▶ Exercise:
Please rewrite the listing below with "Playing Cards" renamed to "Trading Cards" throughout and every other line kept unchanged. Leave the pictures out of your answer.

Provided records below:

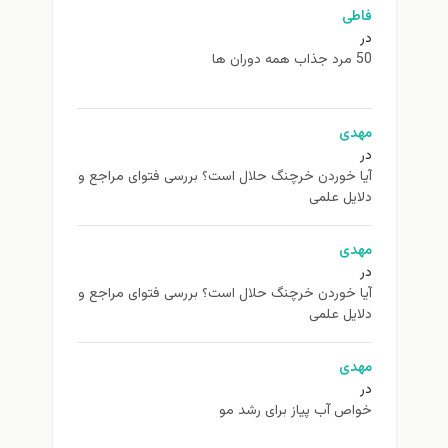
فاطی
در
50 مرد جذاب همه دوران ها
مهدی
در
آیا خوردن خرچنگ حلال است؟ بررسی فتوای مراجع و
دلایل علمی
مهدی
در
آیا خوردن خرچنگ حلال است؟ بررسی فتوای مراجع و
دلایل علمی
مهدی
در
خواص آب پیاز برای رشد مو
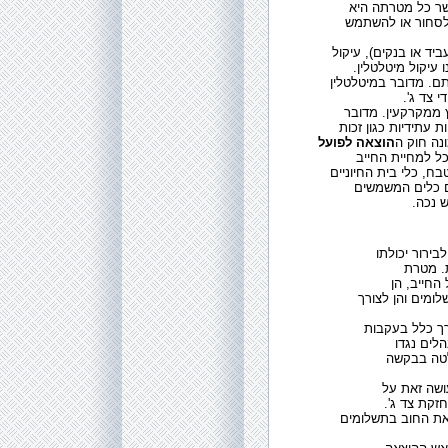
שר כל מטרתה היא
לסחור או להשתמש
ביד או בנקים), עיקול
ו עיקול מיטלטלין
תם. מדובר במיטלטלין
די צד ג
 ממקרקעין. מדובר
ת עתידיות כגון זכות
נה חוק ה
הוצאה לפועל
כל למחיית החייב
בח, כלי בית החיוניים
ם כלים המשמשים
ש נכה
בירור יכולתו
ת. מטרת
החייב, הן
מים והן לצורך
רך כלל בעקבות
ים נגדו
לטה בבקשה
ושה זאת על
חזקת צד ג
את החוב בתשלומים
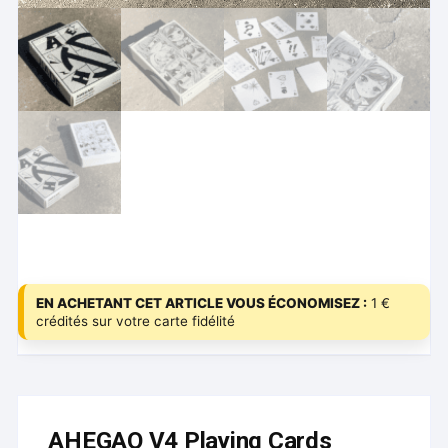
EN ACHETANT CET ARTICLE VOUS ÉCONOMISEZ :
1 €
crédités sur votre carte fidélité
AHEGAO V4 Playing Cards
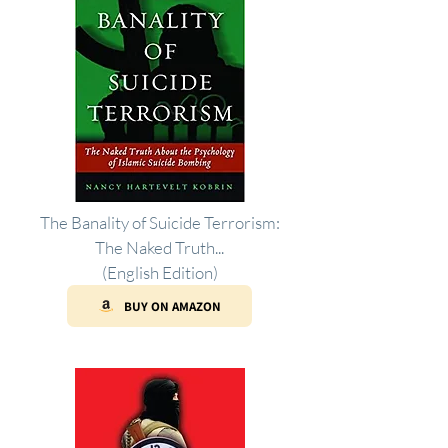
The Banality of Suicide Terrorism:
The Naked Truth...
(English Edition)
BUY ON AMAZON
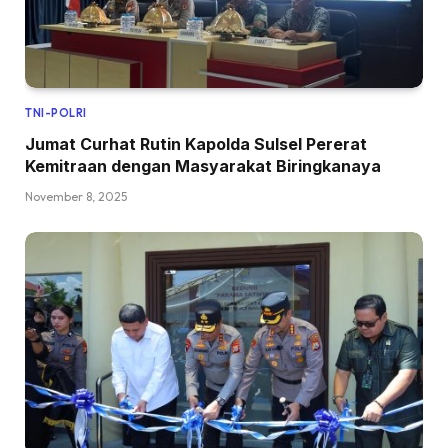
TNI-POLRI
Jumat Curhat Rutin Kapolda Sulsel Pererat
Kemitraan dengan Masyarakat Biringkanaya
November 8, 2025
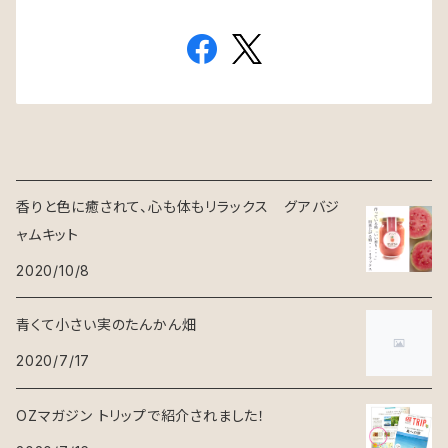
香りと色に癒されて、心も体もリラックス グアバジ
ャムキット
2020/10/8
青くて小さい実のたんかん畑
2020/7/17
OZマガジン トリップで紹介されました！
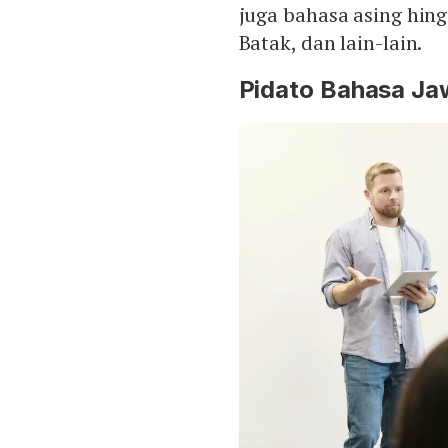
juga bahasa asing hing
Batak, dan lain-lain.
Pidato Bahasa Ja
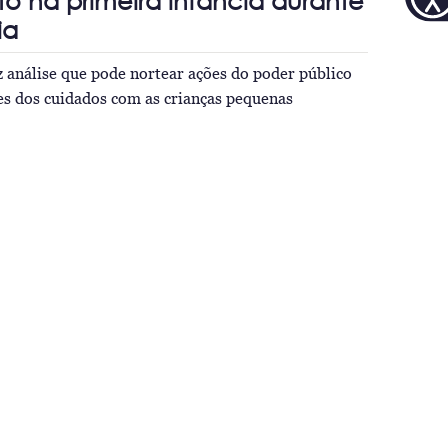
to na primeira infância durante
ia
 análise que pode nortear ações do poder público
es dos cuidados com as crianças pequenas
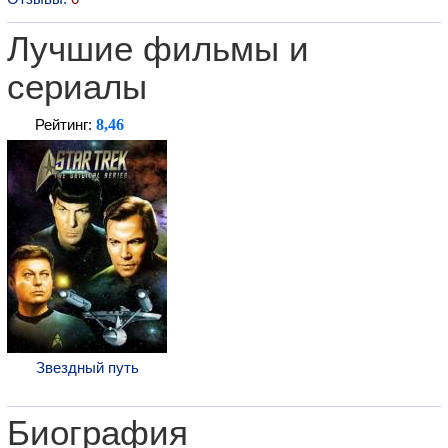
Лучшие фильмы и
сериалы
8,46
Рейтинг:
Звездный путь
Биография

End of Provided records.

▶ Completed exercise:
فاطی
در
50 مرد جذاب همه دوران ها
مهدی
در
آیا خوردن خرچنگ حلال است؟ بررسی فتوای مراجع و
دلایل علمی
مهدی
در
آیا خوردن خرچنگ حلال است؟ بررسی فتوای مراجع و
دلایل علمی
مهدی
در
خواص آب پیاز برای رشد مو
שר כל מטרתה היא
לסחור או להשתמש
ביד או בנקים), עיקול
ו עיקול מיטלטלין
תם. מדובר במיטלטלין
די צד ג
 ממקרקעין. מדובר
ת עתידיות כגון זכות
נה חוק ה
הוצאה לפועל
כל למחיית החייב
בח, כלי בית החיוניים
ם כלים המשמשים
ש נכה
בירור יכולתו
ת. מטרת
החייב, הן
מים והן לצורך
רך כלל בעקבות
ים נגדו
לטה בבקשה
ושה זאת על
חזקת צד ג
את החוב בתשלומים
EN ACHETANT CET ARTICLE VOUS ÉCONOMISEZ :
1 €
crédités sur votre carte fidélité
AHEGAO V4 Trading Cards
The Banality of Suicide Terrorism:
The Naked Truth...
(English Edition)
BUY ON AMAZON
TNI-POLRI
Jumat Curhat Rutin Kapolda Sulsel Pererat
Kemitraan dengan Masyarakat Biringkanaya
November 8, 2025
香りと色に癒されて、心も体もリラックス グアバジ
ャムキット
2020/10/8
青くて小さい実のたんかん畑
2020/7/17
OZマガジン トリップで紹介されました！
juga bahasa asing hing
Batak, dan lain-lain.
Pidato Bahasa Ja
to na primeira infância durante
ia
 análise que pode nortear ações do poder público
es dos cuidados com as crianças pequenas
Лучшие фильмы и
сериалы
8,46
Рейтинг:
Звездный путь
Биография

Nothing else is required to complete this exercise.